Tony Mastroianni Review Collection

Mellow Sinatra Charms His Fans

Cleveland Press July 7, 1967

The King -- Francis Albert Sinatra -- Mr. Entertainment himself came to town last night and there wasn't an empty seat in Public Hall.

The audience of 9,925 was mostly fortyish, plump and gray, but their idol is lot less lean than he used to be.

It was Sinatra's first Cleveland appearance since 1943. And it was that particular generation which turned out for him along with a few offspring, maybe to show the kids what their elders flipped for when they were young.

IT WAS AN AUDIENCE that responded with applause, shouts and sighs, which kept breaking the vast blackness of Public Hall with popping flashbulbs, which surged toward the stage at the close of the show to reach out and touch the man up there.

Sinatra came on for the second half of the show, occupied the stage for one hour and 29 minutes, sang 22 songs, chatted a little and gave the people their money's worth for what was probably the highest priced one night stand this town has had.

(Non-Sinatra fans might disagree, but at $12.50 a head it isn't likely there were any non fans there.)

The evening was not, however, a trip into nostalgia. More than the singer's appearance had changed in the past quarter century.

HIS VOICE HAS MELLOWED in that time and if it is not quite the perfect instrument it once was, it is far more interesting. The timber is vibrant and mature. He continues to have the clearest enunciation in the business, but more than that, he understands a lyric, gets at its insides.

He moves with self-assurance, a wandering troubadour who uses the full width of the stage. He gestures with meaning and authority.

The high and low notes are probably a little closer together than they used to be. If his breath control has changed any, it still remains good enough to be the envy of the average opera singer.

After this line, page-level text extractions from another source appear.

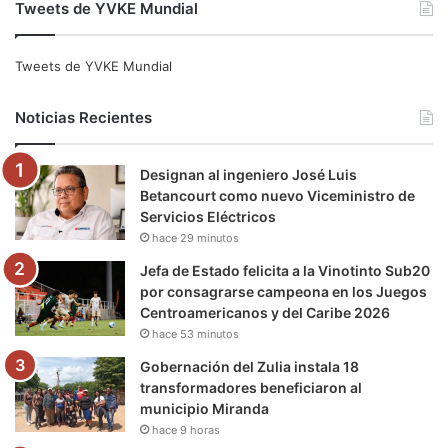
Tweets de YVKE Mundial
c
i
u
s
l
k
e
t
T
t
e
T
Tweets de YVKE Mundial
b
t
u
a
g
o
Noticias Recientes
o
e
b
g
r
k
Designan al ingeniero José Luis
o
r
e
r
a
Betancourt como nuevo Viceministro de
Servicios Eléctricos
k
a
m
hace 29 minutos
m
Jefa de Estado felicita a la Vinotinto Sub20
por consagrarse campeona en los Juegos
Centroamericanos y del Caribe 2026
hace 53 minutos
Gobernación del Zulia instala 18
transformadores beneficiaron al
municipio Miranda
hace 9 horas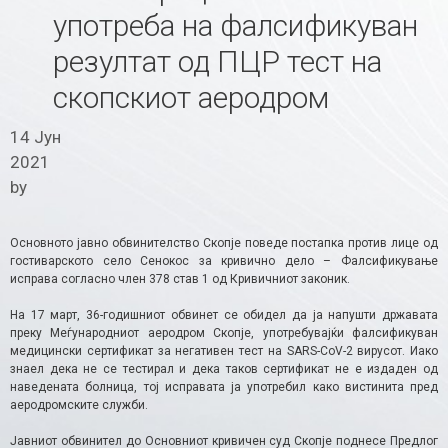
употреба на фалсификуван
резултат од ПЦР тест на
скопскиот аеродром
14 Јун
2021
by
Основното јавно обвинителство Скопје поведе постапка против лице од
гостиварското село Сенокос за кривично дело – Фалсификување
исправа согласно член 378 став 1 од Кривичниот законик.
На 17 март, 36-годишниот обвинет се обидел да ја напушти државата
преку Меѓународниот аеродром Скопје, употребувајќи фалсификуван
медицински сертификат за негативен тест на SARS-CoV-2 вирусот. Иако
знаел дека не се тестирал и дека таков сертификат не е издаден од
наведената болница, тој исправата ја употребил како вистинита пред
аеродромските служби.
Јавниот обвинител до Основниот кривичен суд Скопје поднесе Предлог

He sang songs that were both upbeat and soft and slow, and the opening bars of every one was accompanied by sounds of recognition from the audience.

He ranged back and forth between current hits and pop standard -- "Summer Wind," "Shadow of Your Smile," "Day in, Day Out," "Foggy Day," "Fly Me to the Moon,'It Was a Very Good Year" and "Strangers in the Night "

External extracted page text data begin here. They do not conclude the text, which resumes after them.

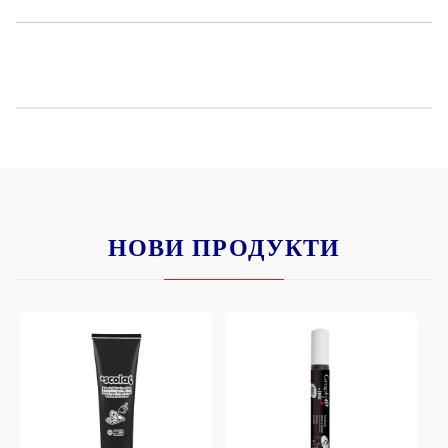
НОВИ ПРОДУКТИ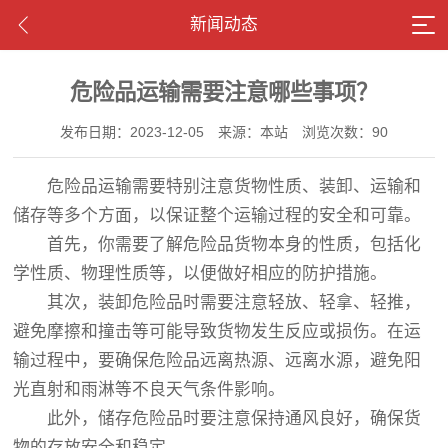
新闻动态
危险品运输需要注意哪些事项？
发布日期：2023-12-05
来源：本站
浏览次数：90
危险品运输需要特别注意货物性质、装卸、运输和
储存等多个方面，以保证整个运输过程的安全和可靠。
首先，你需要了解危险品货物本身的性质，包括化
学性质、物理性质等，以便做好相应的防护措施。
其次，装卸危险品时需要注意轻放、轻拿、轻推，
避免摩擦和撞击等可能导致货物发生反应或损伤。在运
输过程中，要确保危险品远离热源、远离水源，避免阳
光直射和雨淋等不良天气条件影响。
此外，储存危险品时要注意保持通风良好，确保货
物的存放安全和稳定。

HE REACHED BACK FOR "NANCY, With the Smiling Face," a song he sang years back when his booted, mini-skirted daughter was a gurgling infant.

He dug out "Old Man River," a number that came out on a 12-inch record back in those 78-rpm days when a record that size was reserved for classics.

But those were his only concessions to the old days. It was a Sinatra who was here and now that audiences heard, not the boyish fellow of those earlier Cleveland visits, not even the tough, cocky Sinatra of recent years.

Last night, at least, he was a man who wore his cool with less aggressiveness and more confidence than he ever had. He was talent who stood up and delivered.

The first half of the program featured drummer Buddy Rich and his band, comic Pat Henry and 15 minutes of Sergio Mendes and his Brasil ';66. The band became an orchestra for the second half as it was augmented by a dozen string players.